▶

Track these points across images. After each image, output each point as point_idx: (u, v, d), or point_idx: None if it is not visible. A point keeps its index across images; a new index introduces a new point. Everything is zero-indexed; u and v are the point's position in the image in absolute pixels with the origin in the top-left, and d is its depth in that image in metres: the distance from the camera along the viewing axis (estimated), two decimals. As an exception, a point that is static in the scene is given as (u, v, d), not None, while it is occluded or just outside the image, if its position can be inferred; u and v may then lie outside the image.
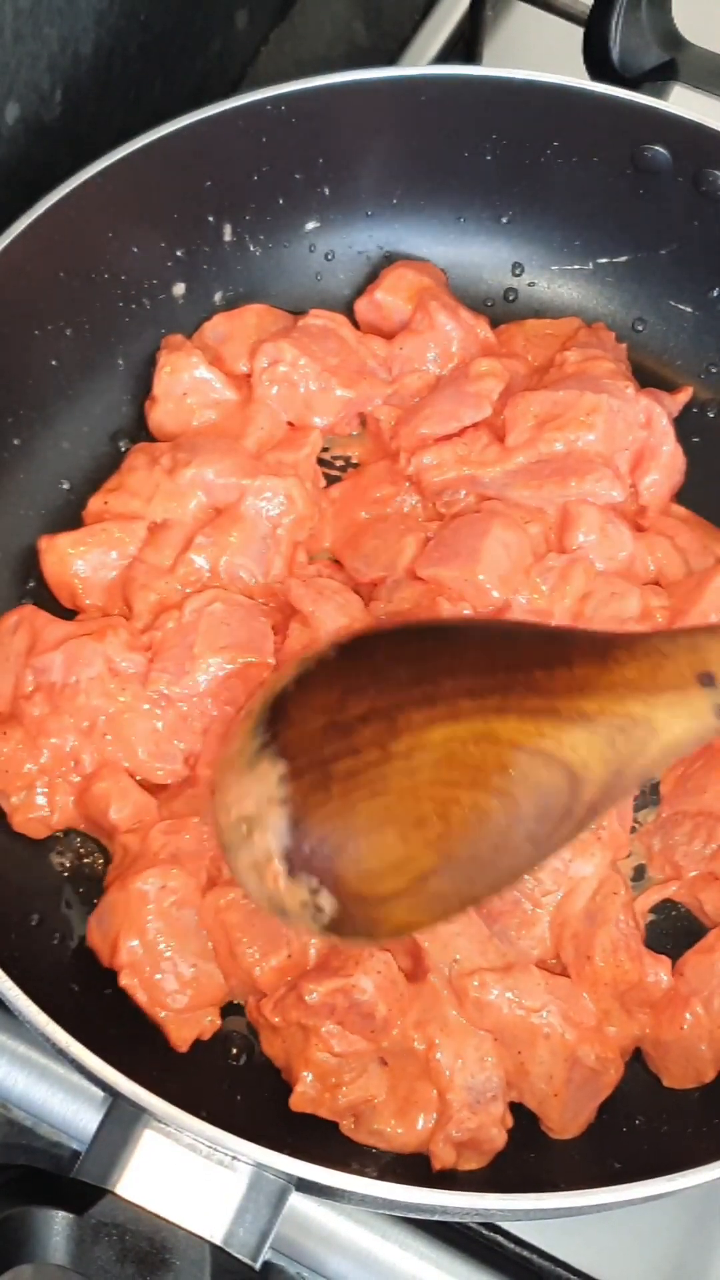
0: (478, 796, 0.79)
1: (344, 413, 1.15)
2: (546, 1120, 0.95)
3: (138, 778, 1.02)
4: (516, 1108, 0.96)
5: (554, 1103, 0.94)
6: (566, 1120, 0.95)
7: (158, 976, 0.95)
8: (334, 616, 1.04)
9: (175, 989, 0.96)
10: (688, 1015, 0.96)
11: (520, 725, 0.78)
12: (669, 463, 1.13)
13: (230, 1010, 0.99)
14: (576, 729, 0.78)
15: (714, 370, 1.22)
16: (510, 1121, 0.95)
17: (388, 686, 0.81)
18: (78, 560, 1.09)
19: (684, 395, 1.19)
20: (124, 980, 0.95)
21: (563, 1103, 0.94)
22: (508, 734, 0.78)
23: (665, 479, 1.14)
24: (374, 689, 0.81)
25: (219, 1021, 0.97)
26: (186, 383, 1.15)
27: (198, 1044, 0.97)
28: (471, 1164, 0.94)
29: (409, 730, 0.79)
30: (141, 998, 0.95)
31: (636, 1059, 0.99)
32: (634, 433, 1.12)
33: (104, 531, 1.09)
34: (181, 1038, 0.96)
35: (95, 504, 1.12)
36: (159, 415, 1.15)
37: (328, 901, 0.79)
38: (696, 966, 0.98)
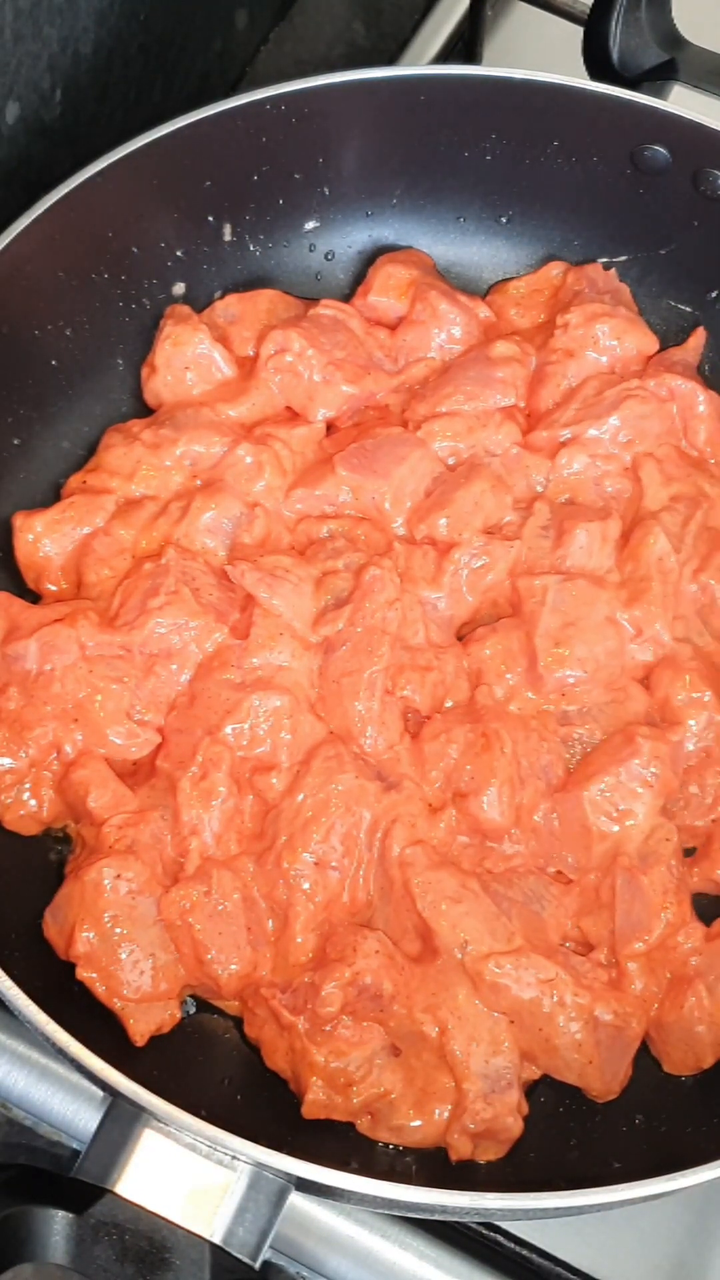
0: None
1: (347, 407, 1.15)
2: (590, 1090, 0.96)
3: (115, 760, 1.01)
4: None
5: (591, 1070, 0.95)
6: (608, 1080, 0.95)
7: (115, 968, 0.94)
8: (291, 599, 1.04)
9: (133, 979, 0.94)
10: (690, 997, 0.96)
11: None
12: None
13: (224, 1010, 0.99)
14: None
15: (708, 370, 1.22)
16: (526, 1109, 0.95)
17: None
18: (45, 539, 1.08)
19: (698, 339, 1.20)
20: (82, 973, 0.94)
21: (599, 1067, 0.95)
22: None
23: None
24: None
25: (179, 1014, 0.97)
26: (189, 357, 1.14)
27: (197, 1044, 0.97)
28: (489, 1154, 0.94)
29: None
30: (100, 989, 0.94)
31: (640, 1054, 0.99)
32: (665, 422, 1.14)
33: (72, 507, 1.09)
34: (139, 1030, 0.95)
35: (74, 483, 1.12)
36: (156, 385, 1.15)
37: None
38: (706, 951, 0.98)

◀

▶ _Problem requirements_: Exactly as written, give the entries above again, with no images.

▶ _Result of the task_:
Track these points across images. After each image, output each point as point_idx: (u, v, d), or point_idx: None if it is not visible. A point keeps its index across images; a new index introduces a new point. Everything is zero-indexed; u and v are the point's position in the image in absolute pixels with the origin in the top-left, and d is its depth in that image in metres: the distance from the camera along the viewing axis (estimated), two decimals. As an exception, a point that is static in the scene is given as (u, v, d), not None, while it is occluded or just outside the image, if its position can be inferred; u and v may then lie outside the image.
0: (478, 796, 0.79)
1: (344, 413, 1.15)
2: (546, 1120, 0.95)
3: (138, 778, 1.02)
4: (516, 1108, 0.96)
5: (554, 1103, 0.94)
6: (566, 1120, 0.95)
7: (158, 976, 0.95)
8: (334, 616, 1.04)
9: (175, 989, 0.96)
10: (688, 1015, 0.96)
11: (520, 725, 0.78)
12: (669, 463, 1.13)
13: (230, 1010, 0.99)
14: (576, 729, 0.78)
15: (714, 370, 1.22)
16: (510, 1121, 0.95)
17: (388, 686, 0.81)
18: (78, 560, 1.09)
19: (684, 395, 1.19)
20: (124, 980, 0.95)
21: (563, 1103, 0.94)
22: (508, 734, 0.78)
23: (665, 479, 1.14)
24: (374, 689, 0.81)
25: (219, 1021, 0.97)
26: (186, 383, 1.15)
27: (198, 1044, 0.97)
28: (471, 1164, 0.94)
29: (409, 730, 0.79)
30: (141, 998, 0.95)
31: (636, 1059, 0.99)
32: (634, 433, 1.12)
33: (104, 531, 1.09)
34: (181, 1038, 0.96)
35: (95, 504, 1.12)
36: (159, 415, 1.15)
37: (328, 901, 0.79)
38: (696, 966, 0.98)
0: None
1: (347, 407, 1.15)
2: (590, 1090, 0.96)
3: (115, 760, 1.01)
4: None
5: (591, 1070, 0.95)
6: (608, 1080, 0.95)
7: (115, 968, 0.94)
8: (291, 599, 1.04)
9: (133, 979, 0.94)
10: (690, 997, 0.96)
11: None
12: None
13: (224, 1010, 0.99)
14: None
15: (708, 370, 1.22)
16: (526, 1109, 0.95)
17: None
18: (45, 539, 1.08)
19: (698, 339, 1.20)
20: (82, 973, 0.94)
21: (599, 1067, 0.95)
22: None
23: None
24: None
25: (179, 1014, 0.97)
26: (189, 357, 1.14)
27: (197, 1044, 0.97)
28: (489, 1154, 0.94)
29: None
30: (100, 989, 0.94)
31: (640, 1054, 0.99)
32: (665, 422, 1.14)
33: (72, 507, 1.09)
34: (139, 1030, 0.95)
35: (74, 483, 1.12)
36: (156, 385, 1.15)
37: None
38: (706, 951, 0.98)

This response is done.